Altogether exasperating...
In hindsight I think the Uni courses that taught coding into a language were starting with wrong end of the horse.
(In my case Fortran IV, Snobol, Algol and later Pascal. C was accidental - I picked up an early copy of K&R "The C Programming Language" that had been shipped with a Z80 Cromix system.)
I think much of the time could have been better spent on teaching first order logic and the basics of formal specification as well as the basics ideas of computational linguistics - syntax and semantics.
For example later understanding the statement syntax of Pascal (cf C) would remove the confusion over the use of semicolons.
As a BOFH I have had students knocking on my door with their non working code that didn't understand de morgans laws (duals) ie they believed ".not. (A .and. B) = (.not. A .and. .not.
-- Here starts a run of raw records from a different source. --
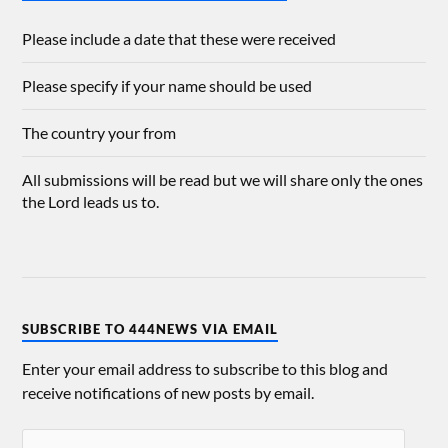
Please include a date that these were received
Please specify if your name should be used
The country your from
All submissions will be read but we will share only the ones
the Lord leads us to.
SUBSCRIBE TO 444NEWS VIA EMAIL
Enter your email address to subscribe to this blog and
receive notifications of new posts by email.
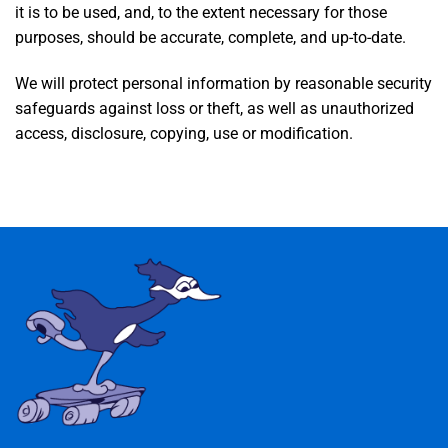
it is to be used, and, to the extent necessary for those
purposes, should be accurate, complete, and up-to-date.
We will protect personal information by reasonable security
safeguards against loss or theft, as well as unauthorized
access, disclosure, copying, use or modification.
B)." Ye gad did ye no try substituting "true" for A and B?" Clearly didn't understand the idea "satisfied in all models."
Another area that prefigures coding is an introduction to the study of algorithms. With a handle on basic algorithms a student can analyse a problem using higher level concepts like searching, sorting etc without considering too many implementation details.
Rather than foisting the current AI miasma onto students I would repurpose existing tools like proof checkers, executable specification systems, declarative and functional programming systems to target teaching introductory software engineering courses.
Why wouldn't you exit a loop with a goto, return etc? (One) answer: you are unlikely to have preserved the loop invariant or know whether the loop guard is negated (~G or Inv.) I could not convince a very smart and experienced software developer that this perspective had any merit. Probably it was fortunate we were on the ground (and only) floor in case the BOFH genes had kicked in. :)
Fifty years on, Edsger Dijkstra must be rotating in his grave, we appear to have made bugger all progress. If anything software and systems development is going backwards at warp speed.